The legacy of the Granite City’s Neale Cooper

By: Neil Drysdale

Picture the scene: you’ve just left school and been offered the opportunity to join a professional football club, only to discover that one of your first assignments is cleaning your boss’s toilet. That was the unpromising scenario which confronted 16-year-old Neale Cooper in 1979 when, as a young hopeful at Aberdeen, he found himself tasked with keeping Alex Ferguson’s throne in pristine condition. It was a gruelling regime at Pittodrie, but the young Cooper, a keen-as-mustard ball boy and fervent football fan from his childhood, long before he had ever signed a contract, was ready to do anything he could to succeed at the highest level. He later recalled: “Before I made my Aberdeen debut, I was cleaning Fergie’s toilet. It was my job, looking after his room and the coaches’ room. Then, one day he came in and said: ‘When you have finished sorting that out, get yourself home’. I asked why. And he replied: ‘Because you are playing tomorrow.”

It was a reminder of how swiftly the teenager burst into the spotlight. Some players make an instant impression; while others toil away for years, gradually stamping their imprint on the game. There was never any doubt in which camp Cooper belonged. He was the youngest member of the Aberdeen contingent who secured their fabled triumph over Real Madrid in the European Cup Winners’ Cup final on a rainy night in Gothenburg in 1983; an achievement which cemented their posterity for as long as people in the Granite City are talking about football. Yet, while others searched for superlatives, Cooper himself refused to buy into the hype or believe the headlines which emblazoned him as a star. Instead, he was always as happy chewing the fat with fans as he was impersonating his former manager.
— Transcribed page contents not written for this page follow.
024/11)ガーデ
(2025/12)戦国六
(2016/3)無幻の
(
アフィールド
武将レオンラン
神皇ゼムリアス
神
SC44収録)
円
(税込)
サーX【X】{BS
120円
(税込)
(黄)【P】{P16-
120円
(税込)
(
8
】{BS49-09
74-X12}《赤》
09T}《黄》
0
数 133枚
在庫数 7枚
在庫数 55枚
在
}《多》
That philosophy was summed up by his reaction to the German maestro Franz Beckenbauer declaring – after the Dons had beaten Bayern Munich in the quarter-finals – “Young Neale Cooper is the closest thing I have seen to me at that age”. And the Scot’s reply? “That just shows that even the very best can talk sh***.”

Tattie

It’s five years since Cooper became the first of the Gothenburg Greats to leave us at the age of just 54 and, even now, there is tristesse at the fashion in which the youngest member of the team slipped away. The recent celebrations surrounding the Dons’ Class of 83 being given the Freedom of Aberdeen was tempered by the knowledge “Tattie” wasn’t involved in the thick of it.  But the tributes to him were fulsome and delivered with an emotional punch, as myriad former players and fans alike commemorated somebody they regarded as their best friend. Cooper, born in Darjeeling in India, prior to attending Airyhall Primary and Hazlehead Academy in Aberdeen, might have left his roots to pursue his playing and managerial career at Aston Villa, Rangers, Reading, Dunfermline, Ross County, Hartlepool United, Gillingham and Peterhead. But he was never more in his element with a spring in his step and a joie de vivre than when he was on the rampage with the Red Army cheering him on, while he and his colleagues marauded down the Beach End.
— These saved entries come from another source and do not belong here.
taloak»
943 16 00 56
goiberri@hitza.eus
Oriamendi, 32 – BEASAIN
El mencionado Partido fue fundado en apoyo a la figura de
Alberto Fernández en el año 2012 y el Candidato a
In the aftermath of his glory days on the pitch, during which time he collected league titles, Scottish Cup medals and European honours with the Dons, and added to his silverware at Ibrox  (yet, astonishingly, missed out on Scotland selection), Cooper proved he could cut the mustard at management level. He was – and remains – a cult figure in Hartlepool and was inducted as one of the most cherished members of the English club’s Hall of Fame. Yet, despite assuming a senior role at Victoria Park and steering Ross County to uncharted heights, he was happy to indulge in spontaneous impressions of those with whom he had worked.

Sky Sports presenter, Jeff Stelling, was among those who saw how skilful Cooper could be in the art of mimicry. He said: “I remember the first time I met him, we took a camera crew to the hotel in London where the team were staying to do an interview. I had heard about his reputation for doing a Sir Alex Ferguson impression so, not knowing him at all, the first thing I asked him was if he would do it – and he refused point blank, in the nicest possible way, of course. But ‘Tattie’ was the sort of guy who just couldn’t help himself, though – and five minutes later, he was in full, fluent Fergie mode and was excellent. I hope people in the football world know that he wasn’t just loved in Aberdeen, but was loved in Hartlepool as well, because it was his second home.”

It was a measure of the fun and flamboyance which ‘Tattie’ brought to his often action-packed life and times that there was still plenty of laughter amid the tears as Richard Gordon hosted the proceedings. Joe Harper, the all-time leading goalscorer at Aberdeen, gave one of the most touching appreciations of his close friend. He said: “In those winter nights, when you see the star twinkling, that is the star of the north and that is Neale winking at you.” He left us and his family prematurely. But he will never be forgotten.